In this study, we selected five river basins (Tamshui River basin, Zhuoshui River basin, Zengwen River basin, Gaoping River basin, and Hualien River basin) to represent the hydrogeographic characteristics of northern, central, southern, and eastern Taiwan. Data from a total of nine gauging stations were analyzed for the spatiotemporal variation in streamflow and sediment load by using sediment rating curve (SRC) and flow duration curve (FDC). The relationships between water discharge and sediment loads of various levels of sediment concentration showed a very good correlation. By evaluating two types of SRC models (linear and polynomial regression) with two types of transformed data (log and square root), the best fitted SRC models with correlation coefficient greater than 0.5 were selected for each gauging station to estimate daily sediment concentration.

Based on the results of flow duration curves, several thresholds of exceedance probability that streamflow or sediment load is equaled or exceeded were identified based on the observed data from 2000 to 2017. The variation among different river basins showed greater variation in the southwestern part of Taiwan. In the Zhuoshui River basin, the soil in the upstream is more erodible than the downstream soil during the normal discharge conditions. As the eroded soil from the upstream is temporarily stored between upstream and downstream channels, the soil is eroded again when the extreme discharge or typhoons occur. The mechanism of how sediment load was generated at different level of streamflow could be found by analyzing the flow duration curves. The thresholds of monthly streamflow and monthly-averaged daily sediment load can be useful for developing indicators for watershed management.

Among these five river basins, the Zhuoshui River basin generated the highest amount of sediment loads. Besides the Tamshui River basin, we found that sediment loads were more affected by sediment concentration than streamflow in other parts of Taiwan. Especially in southern and eastern Taiwan, sediment concentration was extremely high due to uneven distribution of rainfall seasons, steep slope and fragile geographical characteristics. Thus, unit-discharge sediment load and unit-area sediment load were the highest in the Zhuoshui River basin.

From the analysis of spatial and temporal variation of sediment transport capability, occurrence of significant typhoon events directly affected the streamflow and sediment loads in the river basins. For example, Typhoon Morakot in 2009 brought the highest unit-discharge sediment load in the Zhuoshui River basin, downstream Zengwen River basin and Gaoping River basin. Moreover, spatial impact of typhoon on river basins was illustrated by the sediment loads recorded in the nine gauging stations during different typhoon path type events. Although different invasion paths of typhoons had an impact on sediment loads in different river basins, the Zhuoshui and Hualien River basins were usually impacted by typhoon events no matter what path type of typhoons invaded Taiwan.

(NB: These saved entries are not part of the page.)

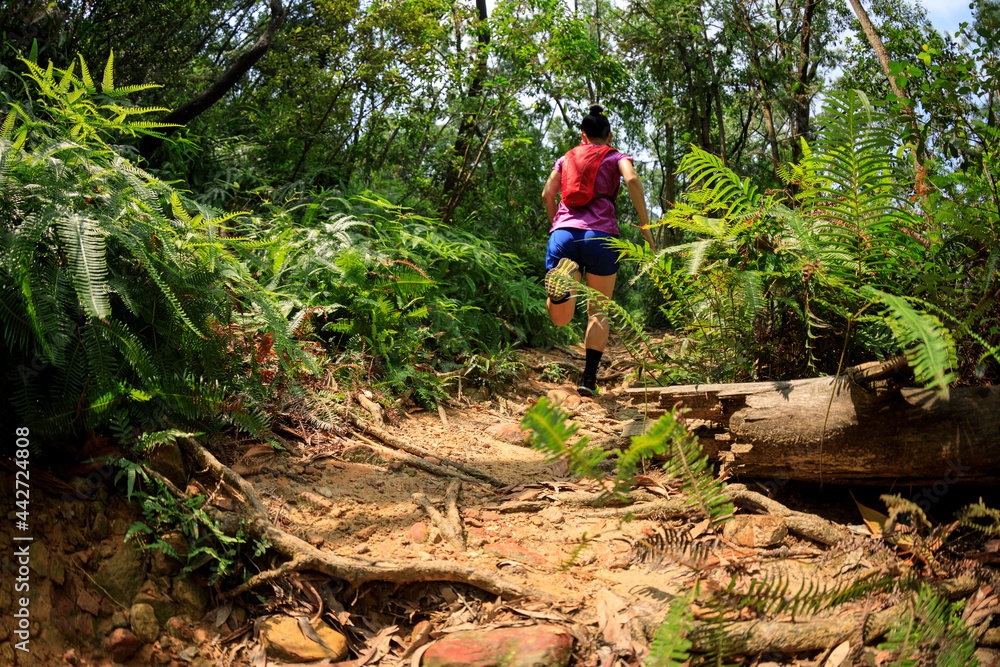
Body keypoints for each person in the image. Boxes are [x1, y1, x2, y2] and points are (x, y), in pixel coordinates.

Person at [541, 104, 657, 396]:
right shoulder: (617, 156)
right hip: (601, 237)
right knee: (598, 310)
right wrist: (646, 227)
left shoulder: (566, 157)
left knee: (561, 317)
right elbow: (630, 179)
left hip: (563, 233)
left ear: (582, 135)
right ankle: (588, 379)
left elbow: (547, 194)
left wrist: (557, 223)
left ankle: (562, 290)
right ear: (609, 134)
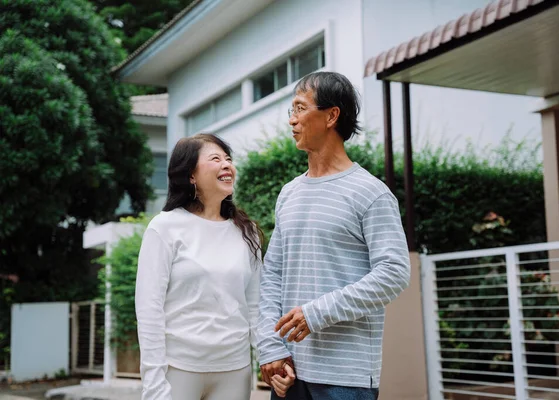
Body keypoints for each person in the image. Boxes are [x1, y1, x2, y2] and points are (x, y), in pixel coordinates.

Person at [257, 71, 411, 400]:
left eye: (300, 109)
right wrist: (271, 348)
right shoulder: (288, 193)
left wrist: (316, 313)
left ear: (331, 115)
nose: (292, 120)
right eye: (291, 111)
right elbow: (272, 274)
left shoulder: (371, 193)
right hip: (290, 372)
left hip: (347, 379)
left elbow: (394, 273)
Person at [135, 133, 263, 400]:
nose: (227, 165)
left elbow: (256, 306)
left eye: (228, 159)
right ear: (191, 175)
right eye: (215, 159)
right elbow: (149, 310)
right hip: (179, 369)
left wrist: (268, 357)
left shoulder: (246, 232)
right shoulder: (165, 227)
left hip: (234, 370)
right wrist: (154, 382)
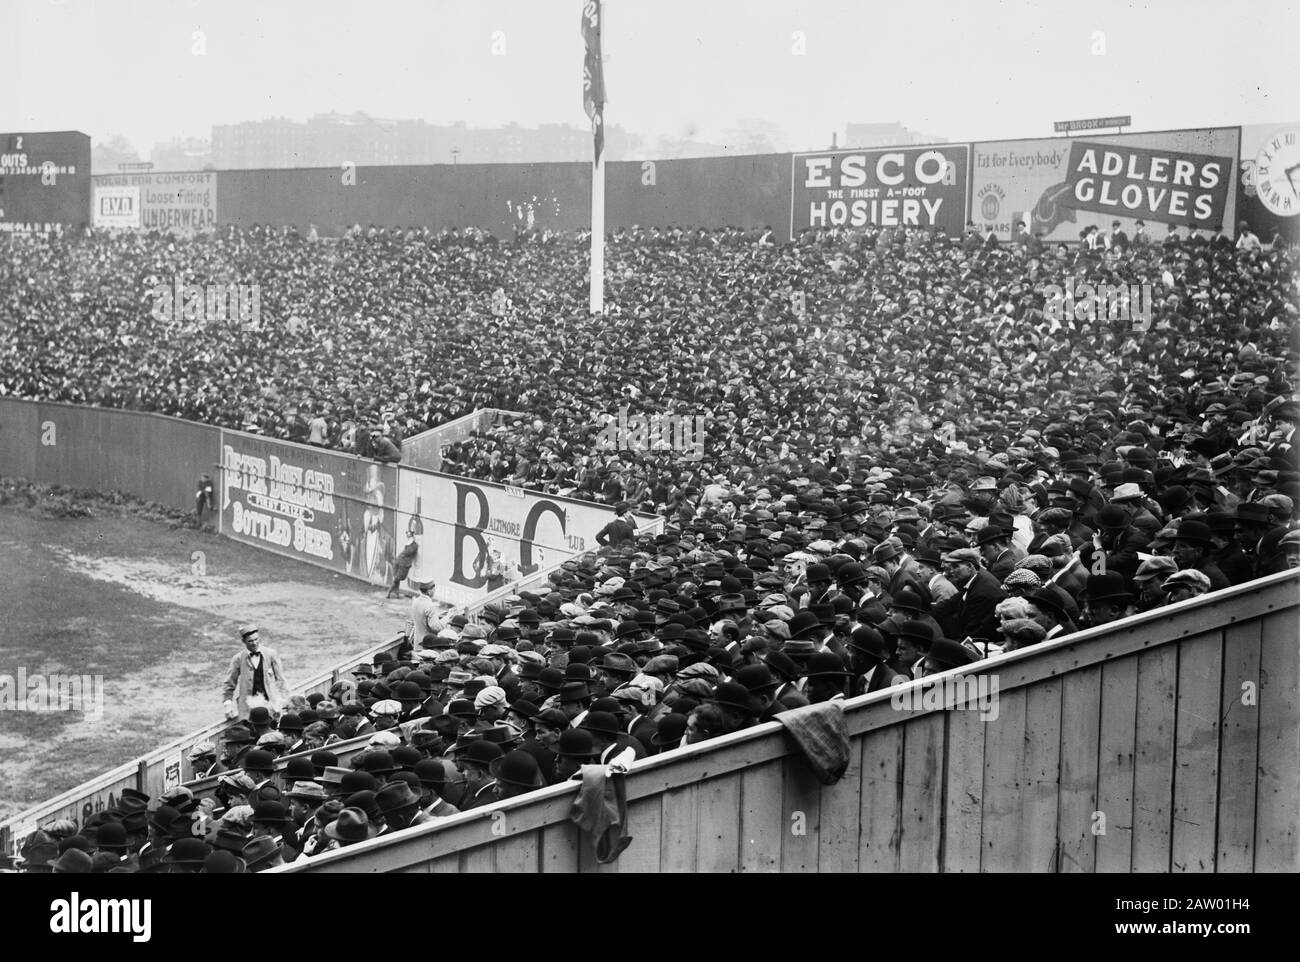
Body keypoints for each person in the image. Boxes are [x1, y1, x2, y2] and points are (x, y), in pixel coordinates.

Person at [222, 625, 289, 721]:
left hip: (270, 707)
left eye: (256, 639)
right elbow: (229, 684)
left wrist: (285, 702)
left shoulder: (271, 654)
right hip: (248, 710)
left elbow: (281, 680)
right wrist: (227, 705)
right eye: (250, 641)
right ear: (243, 641)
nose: (254, 643)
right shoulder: (238, 659)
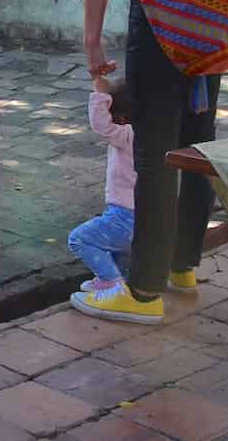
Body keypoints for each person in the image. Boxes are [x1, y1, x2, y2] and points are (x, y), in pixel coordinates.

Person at [52, 0, 224, 325]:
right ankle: (182, 266)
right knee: (196, 142)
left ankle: (142, 292)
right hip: (212, 6)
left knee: (153, 148)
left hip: (163, 10)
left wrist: (91, 40)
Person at [69, 77, 135, 295]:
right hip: (146, 214)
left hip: (125, 215)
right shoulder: (154, 133)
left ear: (121, 118)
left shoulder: (128, 134)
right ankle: (122, 284)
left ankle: (112, 283)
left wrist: (100, 94)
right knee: (120, 253)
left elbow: (101, 126)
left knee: (79, 239)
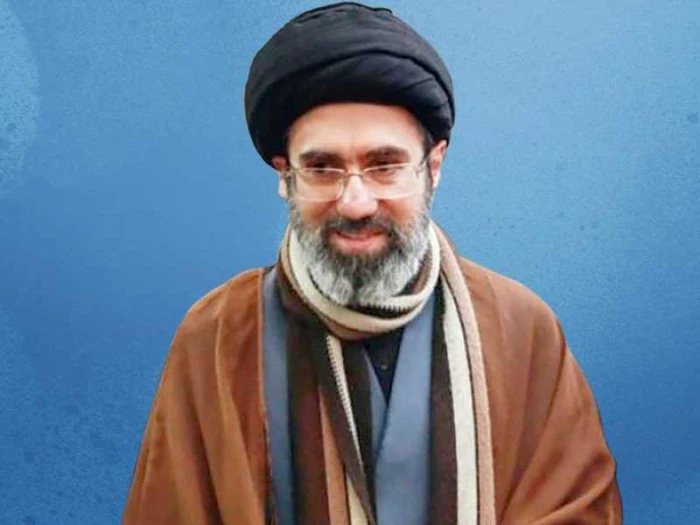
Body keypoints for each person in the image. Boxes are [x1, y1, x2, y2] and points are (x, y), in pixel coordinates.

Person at [123, 3, 622, 524]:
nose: (356, 203)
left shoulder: (521, 330)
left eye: (384, 165)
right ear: (285, 177)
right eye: (323, 168)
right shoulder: (219, 337)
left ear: (433, 167)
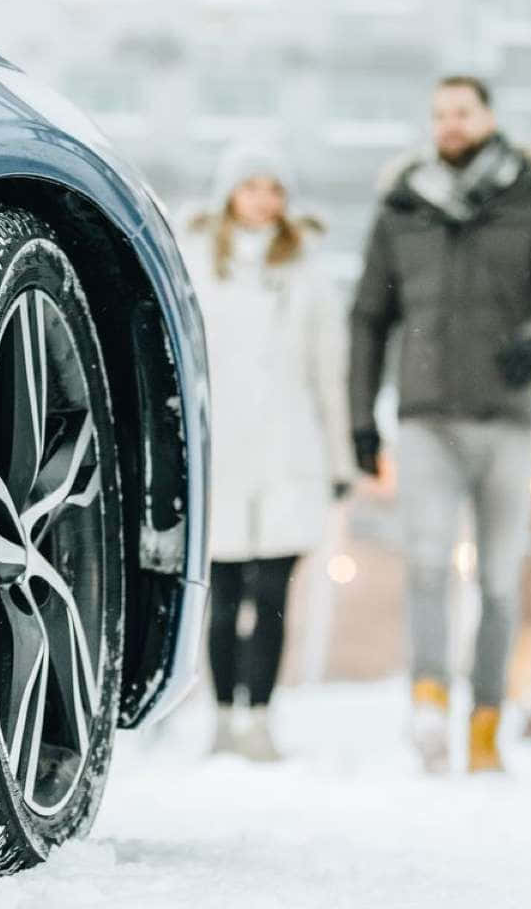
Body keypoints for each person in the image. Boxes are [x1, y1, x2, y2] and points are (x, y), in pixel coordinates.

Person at [348, 76, 531, 773]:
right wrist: (360, 416)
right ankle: (429, 704)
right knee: (427, 564)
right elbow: (368, 318)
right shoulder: (402, 210)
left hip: (505, 421)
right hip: (425, 417)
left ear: (488, 116)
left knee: (496, 578)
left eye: (462, 111)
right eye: (438, 114)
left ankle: (486, 725)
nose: (449, 124)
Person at [181, 143, 354, 762]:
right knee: (223, 593)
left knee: (274, 592)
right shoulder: (196, 266)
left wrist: (340, 459)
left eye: (274, 188)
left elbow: (328, 373)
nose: (263, 199)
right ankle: (224, 716)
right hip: (224, 453)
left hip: (291, 452)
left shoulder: (309, 275)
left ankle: (261, 716)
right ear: (229, 193)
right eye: (251, 186)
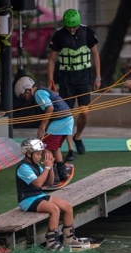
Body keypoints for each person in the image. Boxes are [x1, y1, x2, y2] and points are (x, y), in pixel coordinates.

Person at [47, 8, 101, 161]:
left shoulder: (87, 32)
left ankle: (78, 137)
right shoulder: (58, 36)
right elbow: (51, 60)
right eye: (69, 27)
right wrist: (51, 81)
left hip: (83, 78)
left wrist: (98, 77)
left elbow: (95, 54)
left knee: (84, 112)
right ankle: (71, 149)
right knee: (67, 115)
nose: (71, 29)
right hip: (66, 80)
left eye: (74, 26)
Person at [16, 138, 89, 251]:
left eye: (41, 154)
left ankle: (68, 238)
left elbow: (50, 182)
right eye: (38, 154)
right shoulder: (23, 167)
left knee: (67, 207)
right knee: (54, 209)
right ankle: (51, 242)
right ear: (29, 153)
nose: (40, 156)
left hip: (38, 196)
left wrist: (50, 167)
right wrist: (46, 167)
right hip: (27, 200)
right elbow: (38, 183)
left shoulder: (35, 165)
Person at [14, 76, 74, 182]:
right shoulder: (43, 90)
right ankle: (62, 173)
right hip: (68, 119)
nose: (25, 98)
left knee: (45, 146)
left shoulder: (38, 93)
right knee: (54, 148)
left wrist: (42, 126)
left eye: (24, 95)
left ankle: (52, 174)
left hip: (60, 120)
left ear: (27, 89)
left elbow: (49, 107)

In sum, sediment concentration, the characteristics of watershed soil property and typhoons were the key factors for sediment loads. The results illustrate the spatiotemporal variations from the rating curves built for the five basins, which represent the diverse geomorphologic conditions in Taiwan. Implication of this study could provide an insight of basin ecosystem resistance to natural disturbance, and suggest further effectively implementing best management practices to prevent soil erosion. It is suggested that soil and water conservation is a key issue especially in the Zhuoshui and Hualien River basin, and more focus should be put to them when implementing regulations preventing over-development and strategies of soil/water conserving measurements and facilities.